--- RAW DATA ---

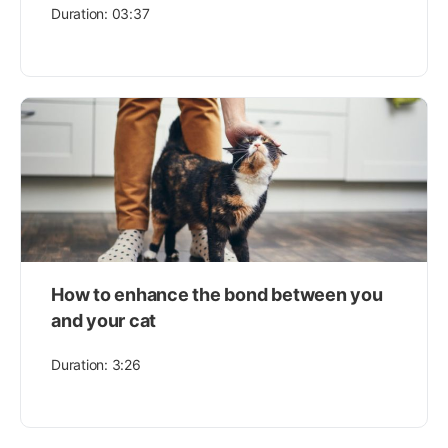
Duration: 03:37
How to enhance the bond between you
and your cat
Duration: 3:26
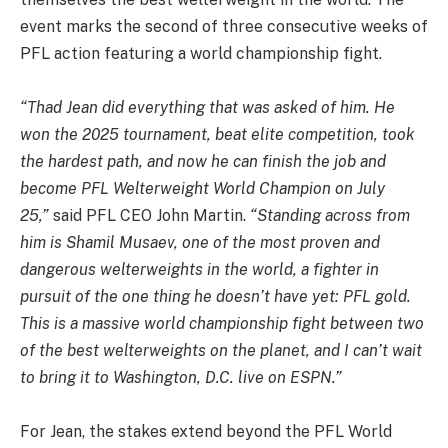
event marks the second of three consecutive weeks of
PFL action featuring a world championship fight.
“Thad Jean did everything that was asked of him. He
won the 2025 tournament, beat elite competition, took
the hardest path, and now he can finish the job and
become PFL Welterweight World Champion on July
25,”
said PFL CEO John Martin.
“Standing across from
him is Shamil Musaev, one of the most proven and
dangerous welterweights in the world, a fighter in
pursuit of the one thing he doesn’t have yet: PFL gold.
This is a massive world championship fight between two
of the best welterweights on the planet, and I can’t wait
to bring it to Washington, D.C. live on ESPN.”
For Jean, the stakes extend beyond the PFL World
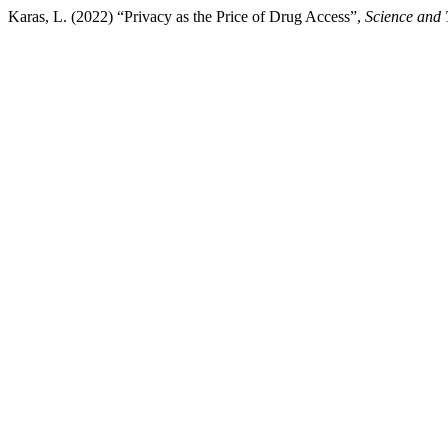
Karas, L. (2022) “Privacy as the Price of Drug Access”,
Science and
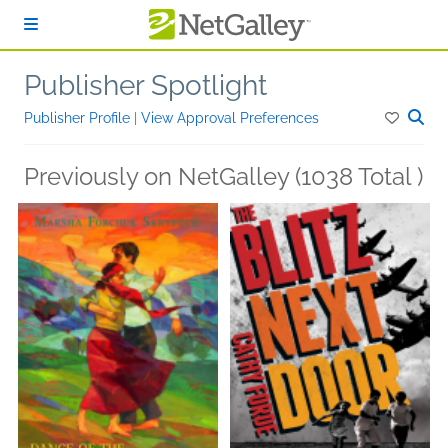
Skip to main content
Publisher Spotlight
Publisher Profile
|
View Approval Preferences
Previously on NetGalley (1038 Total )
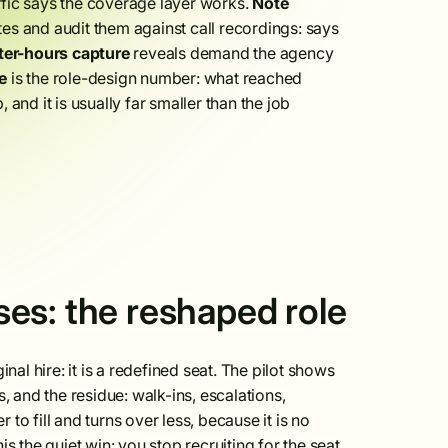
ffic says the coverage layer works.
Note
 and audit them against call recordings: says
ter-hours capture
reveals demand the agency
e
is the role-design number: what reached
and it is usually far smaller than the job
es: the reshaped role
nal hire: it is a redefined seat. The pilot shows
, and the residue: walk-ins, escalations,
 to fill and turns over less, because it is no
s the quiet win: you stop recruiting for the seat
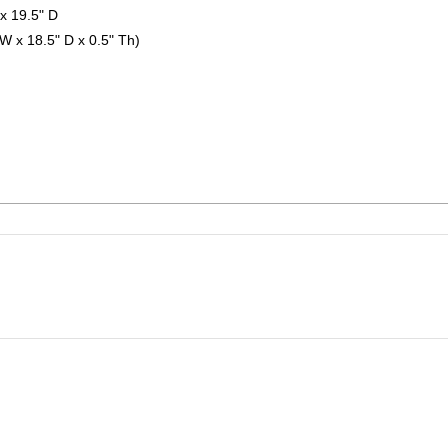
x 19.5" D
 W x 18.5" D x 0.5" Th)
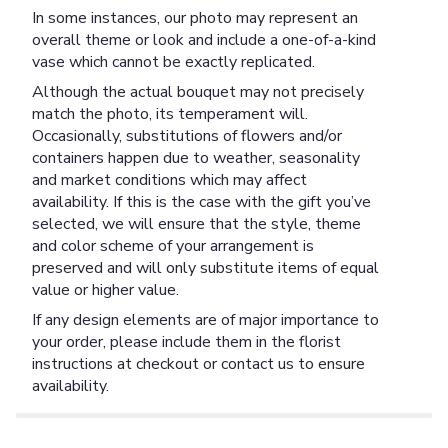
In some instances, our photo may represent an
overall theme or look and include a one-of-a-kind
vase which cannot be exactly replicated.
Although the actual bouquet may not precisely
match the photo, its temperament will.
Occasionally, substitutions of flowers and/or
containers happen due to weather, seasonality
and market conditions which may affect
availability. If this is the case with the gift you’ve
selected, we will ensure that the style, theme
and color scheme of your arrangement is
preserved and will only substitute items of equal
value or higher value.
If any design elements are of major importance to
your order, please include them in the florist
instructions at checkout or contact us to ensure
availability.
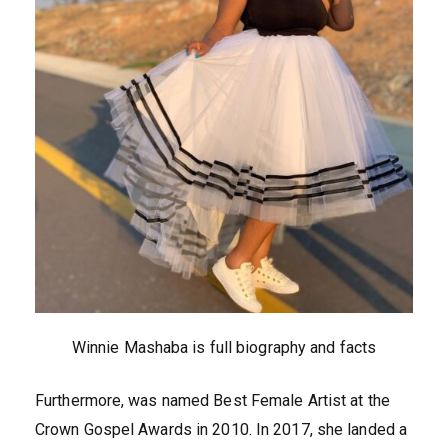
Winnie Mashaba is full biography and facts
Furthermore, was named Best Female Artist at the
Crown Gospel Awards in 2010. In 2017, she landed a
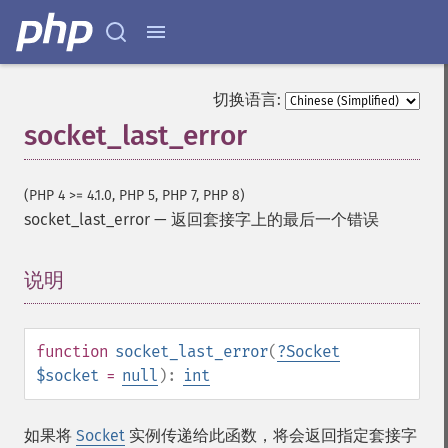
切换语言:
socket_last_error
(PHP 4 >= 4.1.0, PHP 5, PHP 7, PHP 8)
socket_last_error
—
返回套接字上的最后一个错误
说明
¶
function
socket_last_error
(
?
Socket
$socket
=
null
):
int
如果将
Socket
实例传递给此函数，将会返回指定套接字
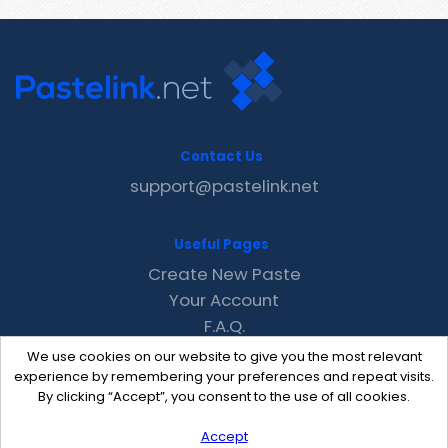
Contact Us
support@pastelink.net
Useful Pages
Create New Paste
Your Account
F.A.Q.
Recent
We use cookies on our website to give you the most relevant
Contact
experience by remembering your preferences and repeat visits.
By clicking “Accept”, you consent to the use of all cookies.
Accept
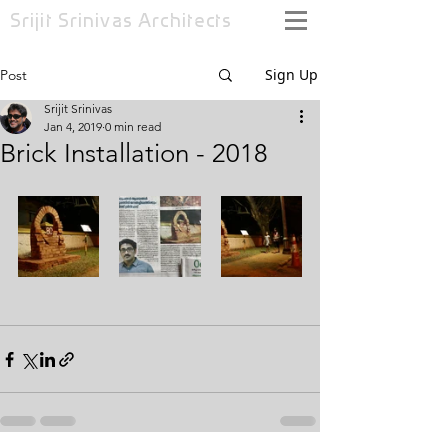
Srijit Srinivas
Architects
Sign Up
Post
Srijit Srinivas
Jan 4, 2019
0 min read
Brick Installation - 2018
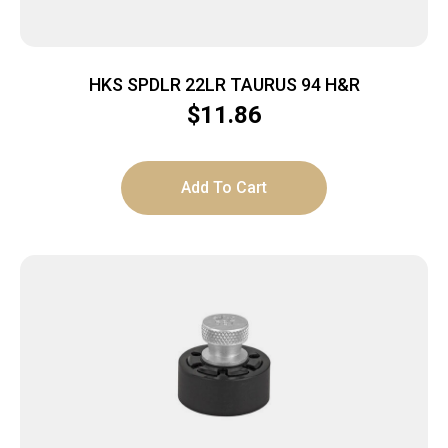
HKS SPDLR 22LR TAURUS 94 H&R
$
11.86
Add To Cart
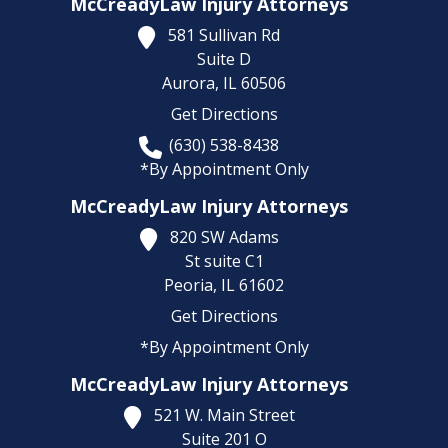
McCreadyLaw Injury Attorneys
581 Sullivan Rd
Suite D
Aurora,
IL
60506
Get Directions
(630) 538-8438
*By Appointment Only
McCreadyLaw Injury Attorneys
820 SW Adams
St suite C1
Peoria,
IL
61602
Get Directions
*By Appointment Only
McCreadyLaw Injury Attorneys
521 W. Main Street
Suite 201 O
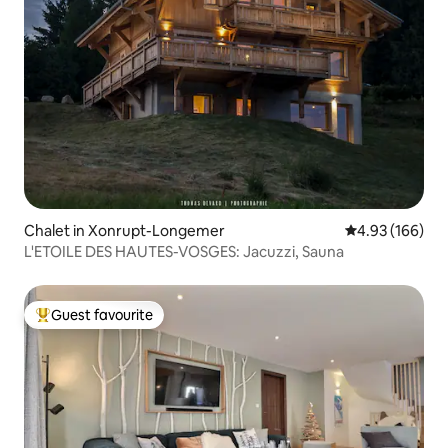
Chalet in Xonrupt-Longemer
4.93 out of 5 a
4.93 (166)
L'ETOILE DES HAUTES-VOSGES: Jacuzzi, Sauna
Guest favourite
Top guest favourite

---
--- RAW DATA ---

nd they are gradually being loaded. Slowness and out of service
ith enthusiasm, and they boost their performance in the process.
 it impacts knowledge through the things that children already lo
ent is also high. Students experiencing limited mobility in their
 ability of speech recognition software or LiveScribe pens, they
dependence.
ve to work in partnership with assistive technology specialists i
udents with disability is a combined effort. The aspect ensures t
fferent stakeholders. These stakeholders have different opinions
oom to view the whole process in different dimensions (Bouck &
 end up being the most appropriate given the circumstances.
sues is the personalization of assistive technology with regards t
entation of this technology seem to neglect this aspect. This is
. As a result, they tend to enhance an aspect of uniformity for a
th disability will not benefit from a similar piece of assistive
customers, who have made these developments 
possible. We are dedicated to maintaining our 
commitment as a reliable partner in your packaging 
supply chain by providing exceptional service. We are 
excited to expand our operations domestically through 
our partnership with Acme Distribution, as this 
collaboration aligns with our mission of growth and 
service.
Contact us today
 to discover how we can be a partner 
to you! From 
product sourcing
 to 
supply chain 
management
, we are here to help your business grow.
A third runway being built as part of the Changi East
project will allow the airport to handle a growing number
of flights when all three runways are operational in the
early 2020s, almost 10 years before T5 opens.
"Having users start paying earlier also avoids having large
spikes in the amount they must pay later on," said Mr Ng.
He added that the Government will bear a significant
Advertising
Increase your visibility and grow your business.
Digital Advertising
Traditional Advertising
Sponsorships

---

Copy out the lines of the items character for character, starting with the line that contains "nd they are" and going on through the line that contains "dependence.".

* _THE ANSWER_
nd they are gradually being loaded. Slowness and out of service
ith enthusiasm, and they boost their performance in the process.
 it impacts knowledge through the things that children already lo
ent is also high. Students experiencing limited mobility in their
 ability of speech recognition software or LiveScribe pens, they
dependence.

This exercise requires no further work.